▶ _Goal of the exercise_
Quote every line below exactly and skip any picture.

[Dataset excerpt]
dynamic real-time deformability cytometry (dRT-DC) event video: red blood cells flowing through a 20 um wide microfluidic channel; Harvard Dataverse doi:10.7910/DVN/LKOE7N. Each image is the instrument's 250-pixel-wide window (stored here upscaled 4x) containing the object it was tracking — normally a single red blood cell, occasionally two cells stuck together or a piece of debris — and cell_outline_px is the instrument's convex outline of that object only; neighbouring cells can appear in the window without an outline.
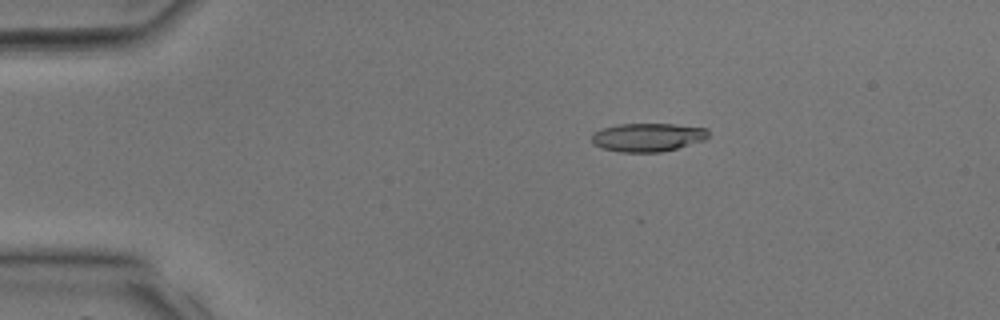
{"species": "common noctule bat (a hibernating species)", "species_latin": "Nyctalus noctula", "temperature_condition": "room temperature", "stored_images_in_passage": 35, "camera_frame_rate_fps": 3000, "um_per_image_px": 0.085, "animal": {"sex": "male", "body_mass_g": 17.9, "forearm_length_mm": 54.2}, "frame": {"image": 1, "passage_image": 4, "time_ms": 1.0, "image_size_px": [1000, 320], "cell_outline_px": [[708, 136], [704, 140], [676, 148], [660, 152], [620, 152], [600, 148], [592, 144], [592, 132], [616, 124], [672, 124], [708, 128]], "centroid_in_image_um": [55.01, 11.67], "position_along_channel_um": 30.0, "area_um2": 19.36}}
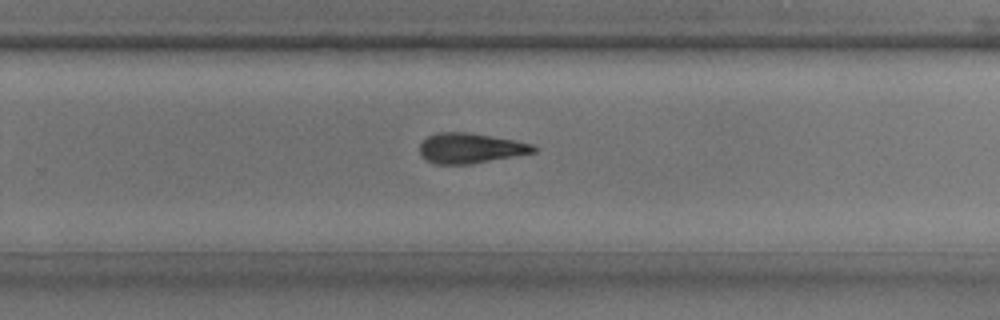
{"frame": {"image": 2, "passage_image": 22, "time_ms": 7.0, "image_size_px": [1000, 320], "cell_outline_px": [[536, 152], [472, 164], [436, 164], [428, 160], [420, 152], [420, 144], [428, 136], [436, 132], [468, 132], [512, 140], [532, 144], [536, 148]], "centroid_in_image_um": [39.98, 12.59], "position_along_channel_um": 289.8, "area_um2": 19.77}}
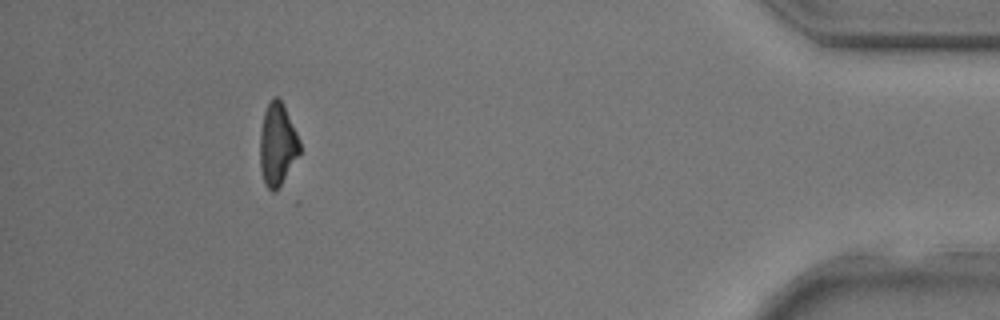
{"frame": {"image": 3, "passage_image": 32, "time_ms": 10.333, "image_size_px": [1000, 320], "cell_outline_px": [[300, 152], [276, 192], [272, 192], [264, 184], [260, 168], [260, 132], [264, 112], [268, 104], [276, 96], [284, 104], [300, 140]], "centroid_in_image_um": [23.57, 12.29], "position_along_channel_um": 411.6, "area_um2": 19.02}}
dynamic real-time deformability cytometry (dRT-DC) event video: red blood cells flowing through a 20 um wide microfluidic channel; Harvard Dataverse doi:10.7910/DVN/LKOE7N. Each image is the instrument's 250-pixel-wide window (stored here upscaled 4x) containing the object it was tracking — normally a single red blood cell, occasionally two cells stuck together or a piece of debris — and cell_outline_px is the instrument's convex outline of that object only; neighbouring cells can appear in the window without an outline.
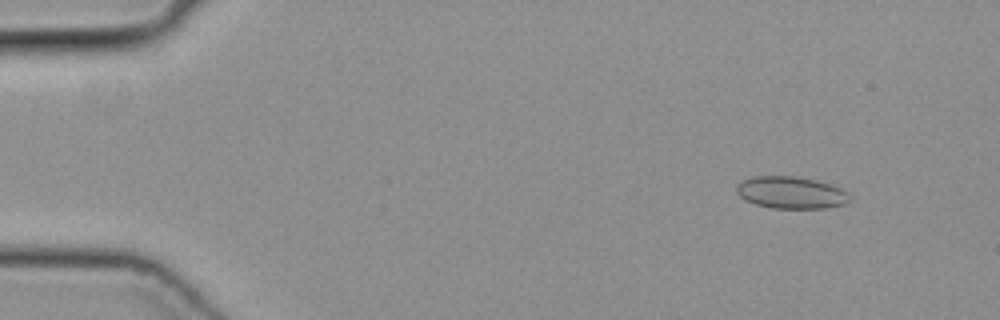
{"species": "common noctule bat (a hibernating species)", "species_latin": "Nyctalus noctula", "temperature_condition": "cold", "stored_images_in_passage": 50, "camera_frame_rate_fps": 3000, "um_per_image_px": 0.085, "animal": {"sex": "female", "body_mass_g": 19.3, "forearm_length_mm": 54.1}, "frame": {"image": 1, "passage_image": 6, "time_ms": 1.667, "image_size_px": [1000, 320], "cell_outline_px": [[852, 200], [844, 204], [824, 208], [772, 208], [756, 204], [744, 200], [736, 192], [736, 188], [744, 180], [752, 176], [796, 176], [816, 180], [840, 188], [848, 192], [852, 196]], "centroid_in_image_um": [67.26, 16.37], "position_along_channel_um": 17.7, "area_um2": 21.15}}
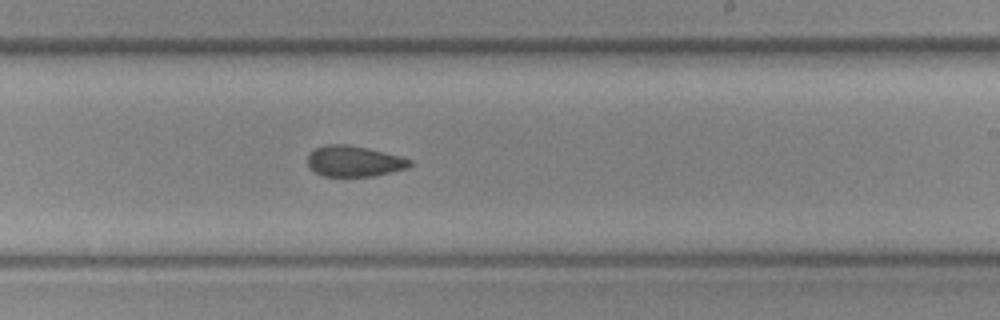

▶ _Task answer_
dynamic real-time deformability cytometry (dRT-DC) event video: red blood cells flowing through a 20 um wide microfluidic channel; Harvard Dataverse doi:10.7910/DVN/LKOE7N. Each image is the instrument's 250-pixel-wide window (stored here upscaled 4x) containing the object it was tracking — normally a single red blood cell, occasionally two cells stuck together or a piece of debris — and cell_outline_px is the instrument's convex outline of that object only; neighbouring cells can appear in the window without an outline.
{"species": "common noctule bat (a hibernating species)", "species_latin": "Nyctalus noctula", "temperature_condition": "room temperature", "stored_images_in_passage": 35, "camera_frame_rate_fps": 3000, "um_per_image_px": 0.085, "animal": {"sex": "male", "body_mass_g": 17.9, "forearm_length_mm": 54.2}, "frame": {"image": 1, "passage_image": 4, "time_ms": 1.0, "image_size_px": [1000, 320], "cell_outline_px": [[708, 136], [704, 140], [676, 148], [660, 152], [620, 152], [600, 148], [592, 144], [592, 132], [616, 124], [672, 124], [708, 128]], "centroid_in_image_um": [55.01, 11.67], "position_along_channel_um": 30.0, "area_um2": 19.36}}
{"frame": {"image": 2, "passage_image": 22, "time_ms": 7.0, "image_size_px": [1000, 320], "cell_outline_px": [[536, 152], [472, 164], [436, 164], [428, 160], [420, 152], [420, 144], [428, 136], [436, 132], [468, 132], [512, 140], [532, 144], [536, 148]], "centroid_in_image_um": [39.98, 12.59], "position_along_channel_um": 289.8, "area_um2": 19.77}}
{"frame": {"image": 3, "passage_image": 32, "time_ms": 10.333, "image_size_px": [1000, 320], "cell_outline_px": [[300, 152], [276, 192], [272, 192], [264, 184], [260, 168], [260, 132], [264, 112], [268, 104], [276, 96], [284, 104], [300, 140]], "centroid_in_image_um": [23.57, 12.29], "position_along_channel_um": 411.6, "area_um2": 19.02}}
dynamic real-time deformability cytometry (dRT-DC) event video: red blood cells flowing through a 20 um wide microfluidic channel; Harvard Dataverse doi:10.7910/DVN/LKOE7N. Each image is the instrument's 250-pixel-wide window (stored here upscaled 4x) containing the object it was tracking — normally a single red blood cell, occasionally two cells stuck together or a piece of debris — and cell_outline_px is the instrument's convex outline of that object only; neighbouring cells can appear in the window without an outline.
{"species": "common noctule bat (a hibernating species)", "species_latin": "Nyctalus noctula", "temperature_condition": "cold", "stored_images_in_passage": 50, "camera_frame_rate_fps": 3000, "um_per_image_px": 0.085, "animal": {"sex": "female", "body_mass_g": 19.3, "forearm_length_mm": 54.1}, "frame": {"image": 1, "passage_image": 6, "time_ms": 1.667, "image_size_px": [1000, 320], "cell_outline_px": [[852, 200], [844, 204], [824, 208], [772, 208], [756, 204], [744, 200], [736, 192], [736, 188], [744, 180], [752, 176], [796, 176], [816, 180], [840, 188], [848, 192], [852, 196]], "centroid_in_image_um": [67.26, 16.37], "position_along_channel_um": 17.7, "area_um2": 21.15}}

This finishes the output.